## TASK TO CARRY OUT
Reproduce the text of every entry below verbatim, leaving out the images themselves.

## ENTRIES SHOWN
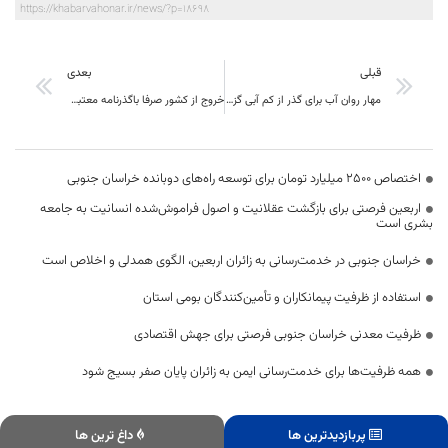
https://khabarvahonar.ir/news/?p=18698
قبلی
بعدی
مهار روان آب برای گذر از کم آبی گزارشی خاص و کاربردی از ایرنا خراسان جنوبی
خروج از كشور صرفا باگذرنامه معتبر امكان پذير است
اختصاص 2500 میلیارد تومان برای توسعه راه‌های دوبانده خراسان جنوبی
اربعین فرصتی برای بازگشت عقلانیت و اصول فراموش‌شده انسانیت به جامعه
بشری است
خراسان جنوبی در خدمت‌رسانی به زائران اربعین، الگوی همدلی و اخلاص است
استفاده از ظرفیت پیمانکاران و تأمین‌کنندگان بومی استان
ظرفیت معدنی خراسان جنوبی فرصتی برای جهش اقتصادی
همه ظرفیت‌ها برای خدمت‌رسانی ایمن به زائران پایان صفر بسیج شود
پربازدیدترین ها
داغ ترین ها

## SOLUTION
https://khabarvahonar.ir/news/?p=18698
قبلی
بعدی
مهار روان آب برای گذر از کم آبی گزارشی خاص و کاربردی از ایرنا خراسان جنوبی
خروج از كشور صرفا باگذرنامه معتبر امكان پذير است
اختصاص 2500 میلیارد تومان برای توسعه راه‌های دوبانده خراسان جنوبی
اربعین فرصتی برای بازگشت عقلانیت و اصول فراموش‌شده انسانیت به جامعه
بشری است
خراسان جنوبی در خدمت‌رسانی به زائران اربعین، الگوی همدلی و اخلاص است
استفاده از ظرفیت پیمانکاران و تأمین‌کنندگان بومی استان
ظرفیت معدنی خراسان جنوبی فرصتی برای جهش اقتصادی
همه ظرفیت‌ها برای خدمت‌رسانی ایمن به زائران پایان صفر بسیج شود
پربازدیدترین ها
داغ ترین ها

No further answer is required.